Gülen'in iadesine varacak şekilde peşinin getirilmesi elzem. Ancak
Mayıs 2013'ten itibaren ayrışan Suriye politikalarını işbirliği
düzleminde buluşturmak için yoğun bir çaba gerektirecek.
Washington'un YPG politikasında sahici bir revizyona gitmesi lazım.
Bu revizyon Ankara'yı tatmin ettiği ölçüde "İran'ın
sınırlandırılması" dahil diğere Ortadoğu konuları masaya
gelebilecek. Ama önce Menbiç'de mesafe alınmalı.
Ankara, Afrin operasyonundan taviz vermeyeceği gibi YPG'nin
Menbiç'ten çıkarılacağı yönündeki sözün tutulmasını "normalleşme"

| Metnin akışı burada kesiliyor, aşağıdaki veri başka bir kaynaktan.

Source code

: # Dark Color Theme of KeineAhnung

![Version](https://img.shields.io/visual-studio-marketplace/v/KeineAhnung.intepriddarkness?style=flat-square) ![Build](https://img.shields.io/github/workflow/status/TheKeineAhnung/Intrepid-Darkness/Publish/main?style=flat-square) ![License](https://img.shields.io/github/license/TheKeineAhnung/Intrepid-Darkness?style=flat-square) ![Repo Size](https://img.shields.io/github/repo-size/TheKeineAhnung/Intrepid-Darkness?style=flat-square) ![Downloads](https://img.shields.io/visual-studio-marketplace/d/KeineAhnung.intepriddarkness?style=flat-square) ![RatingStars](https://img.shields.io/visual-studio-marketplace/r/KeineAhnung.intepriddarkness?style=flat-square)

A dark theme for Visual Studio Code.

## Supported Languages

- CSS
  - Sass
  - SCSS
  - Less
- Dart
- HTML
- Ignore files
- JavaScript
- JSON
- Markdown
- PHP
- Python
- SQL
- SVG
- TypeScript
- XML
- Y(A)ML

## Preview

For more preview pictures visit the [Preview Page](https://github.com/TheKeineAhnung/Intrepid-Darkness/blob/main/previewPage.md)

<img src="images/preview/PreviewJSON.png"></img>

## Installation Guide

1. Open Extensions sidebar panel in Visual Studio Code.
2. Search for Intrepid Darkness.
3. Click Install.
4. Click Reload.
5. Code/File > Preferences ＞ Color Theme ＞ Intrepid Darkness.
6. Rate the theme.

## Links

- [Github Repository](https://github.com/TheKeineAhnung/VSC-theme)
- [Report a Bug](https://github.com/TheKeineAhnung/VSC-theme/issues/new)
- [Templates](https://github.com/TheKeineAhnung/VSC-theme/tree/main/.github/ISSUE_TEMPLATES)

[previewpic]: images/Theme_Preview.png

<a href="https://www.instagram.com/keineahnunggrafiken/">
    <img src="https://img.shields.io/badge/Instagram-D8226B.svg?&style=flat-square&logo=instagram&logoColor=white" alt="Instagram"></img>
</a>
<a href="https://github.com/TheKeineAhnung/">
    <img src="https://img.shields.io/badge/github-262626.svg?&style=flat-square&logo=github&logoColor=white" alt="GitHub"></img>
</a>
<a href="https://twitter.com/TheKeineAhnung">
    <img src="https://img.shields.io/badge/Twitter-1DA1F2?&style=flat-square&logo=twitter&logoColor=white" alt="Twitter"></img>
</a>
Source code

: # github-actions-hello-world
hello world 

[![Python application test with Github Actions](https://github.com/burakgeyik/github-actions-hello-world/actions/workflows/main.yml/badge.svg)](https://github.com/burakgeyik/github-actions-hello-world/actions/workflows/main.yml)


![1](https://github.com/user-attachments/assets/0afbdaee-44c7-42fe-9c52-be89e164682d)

mutabakatının ilk somut tezahürü olarak görüyor. Yani Menbiç konusu
varılan mutabakat için bir turnusol kâğıdı işlevi görecek.
Hem güven tesisinde hem yeni ortak planlamalar yapabilme anlamında.
Daha sonra, Fırat'ın doğusundaki YPG varlığı ve SDG'nin YPG'den
arındırılması konusu değerlendirilecek.
Cenevre Süreci, Irak'ın toprak bütünlüğü ve diğer konular hep
Menbiç'i takip edecek.
Suriye'de olası Türkiye-ABD işbirliğinin Rusya ve İran gündemi de
yönetilmesi gereken gerilimler içeriyor. ABD'nin Türkiye'nin hem
genelde hem de Suriye'de Rusya ile genişleyen işbirliğini sorun
ettiği biliniyor.
S-400 ve Rus firmalarına yaptırımlar gibi konular da ikili çalışma
gruplarının gündemine gelebilir. Dahası, Ankara, Moskova ile
uzlaştığı alanlarda Washington'ın bozucu rolde olmasını kabul
etmeyecektir.
Astana süreci, İdlib'de çatışmasızlık sürecinin yönetilmesi ve
Afrin'e harekât yapılabilmesi Türk-Rus işbirliğinin sonuçları.
Ayrıca, Rusya'nın atacağı yeni adımlar da Ankara- Washington
"normalleşmesini" hedefleyebilir.
Demem o ki, "normalleşme" süreci zorlu olacak, ancak ikili
ilişkileri toparlamak için bir umut ışığı belirdi.